-- Work instructions --
Can you quote every line of the records below word for word, leaving out the pictures?
** Start **
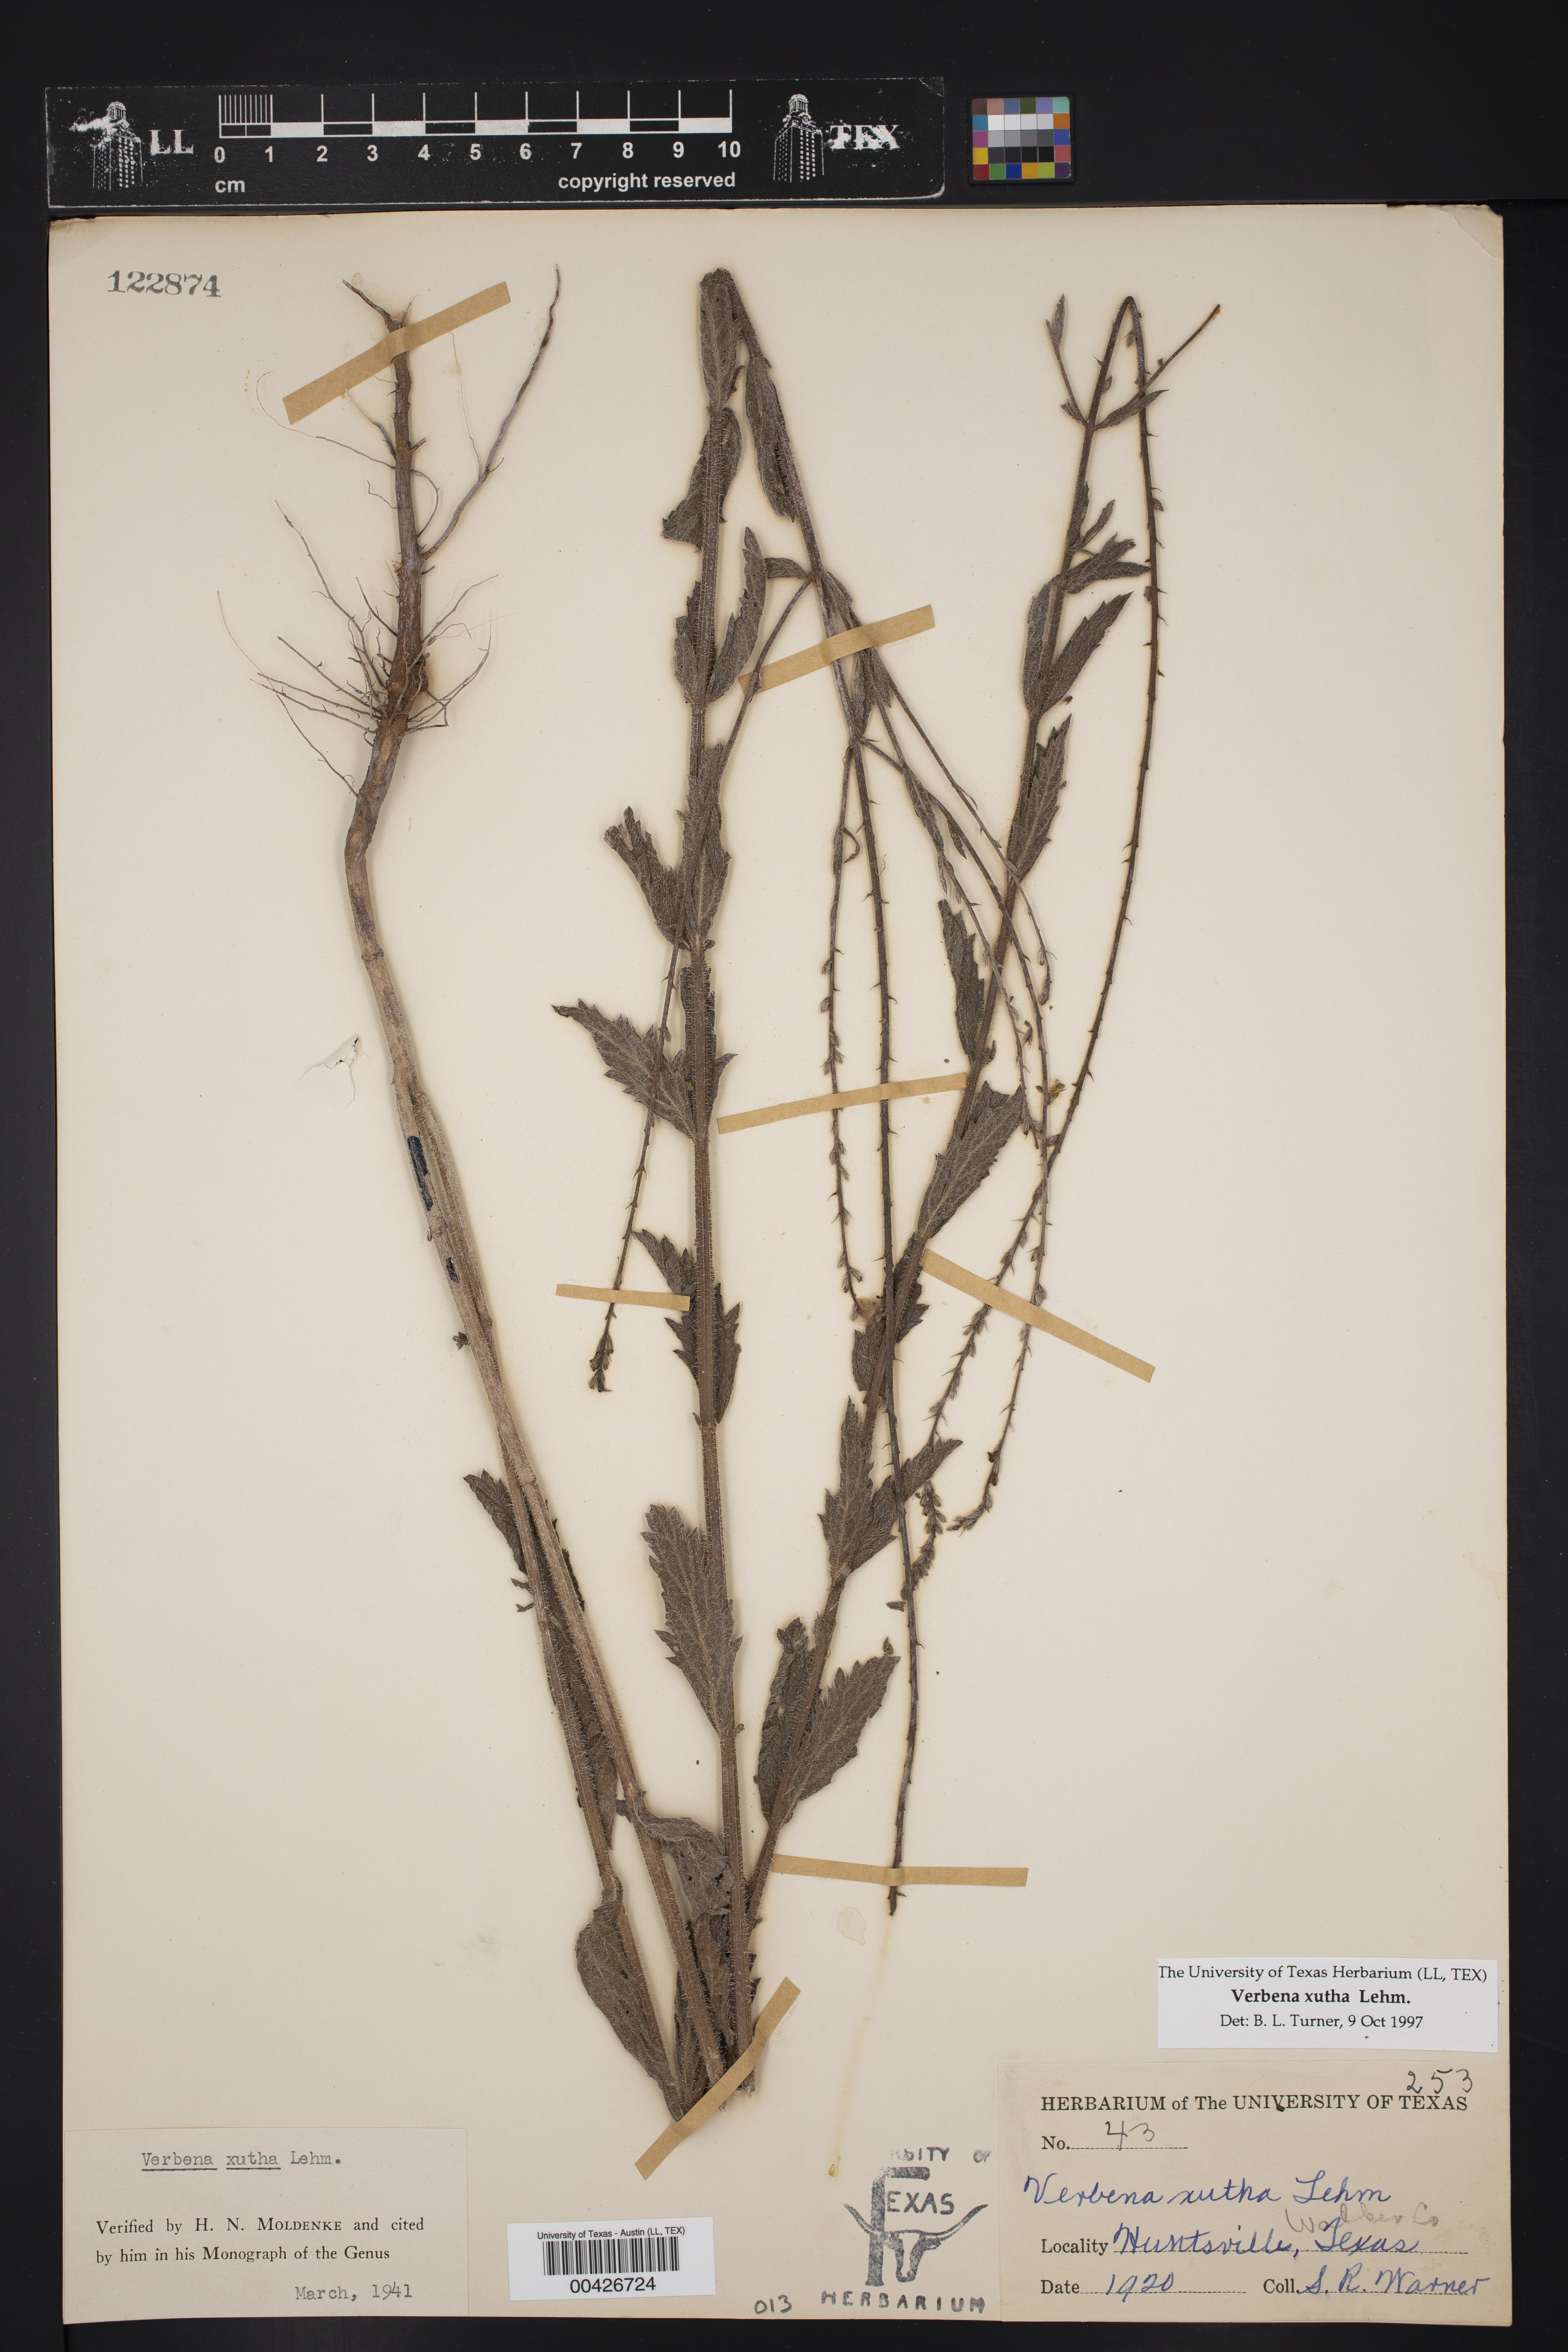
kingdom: Plantae
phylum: Tracheophyta
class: Magnoliopsida
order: Lamiales
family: Verbenaceae
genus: Verbena
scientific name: Verbena xutha
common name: Gulf vervain
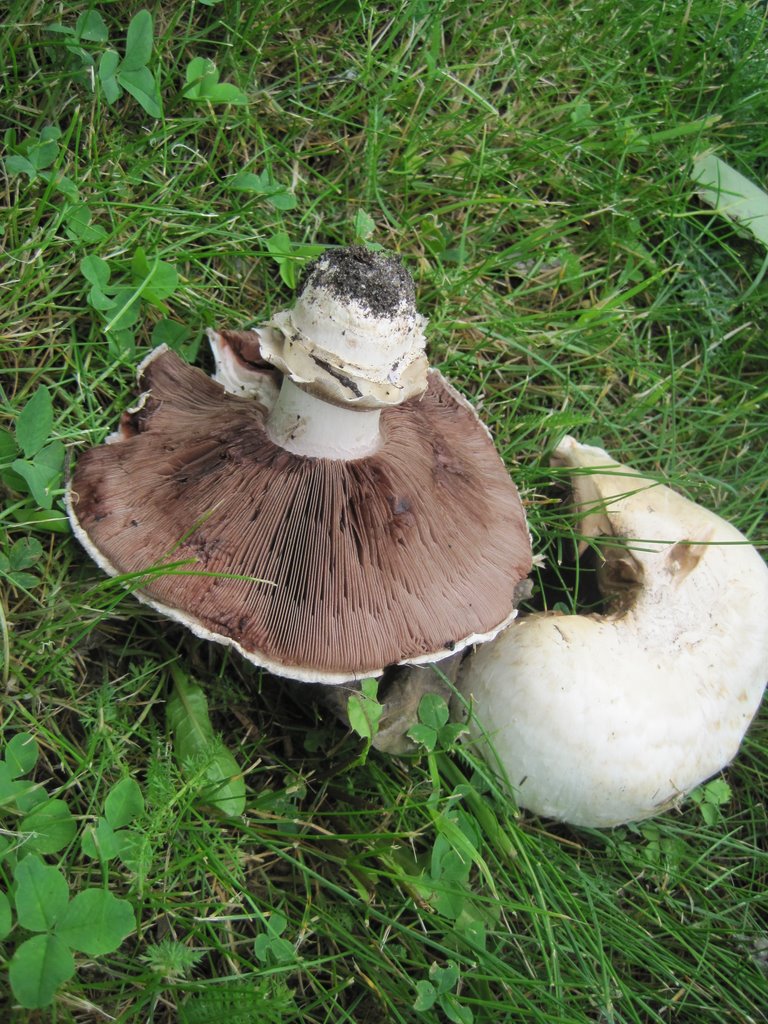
** End **
-- Result --
kingdom: Plantae
phylum: Tracheophyta
class: Magnoliopsida
order: Lamiales
family: Verbenaceae
genus: Verbena
scientific name: Verbena xutha
common name: Gulf vervain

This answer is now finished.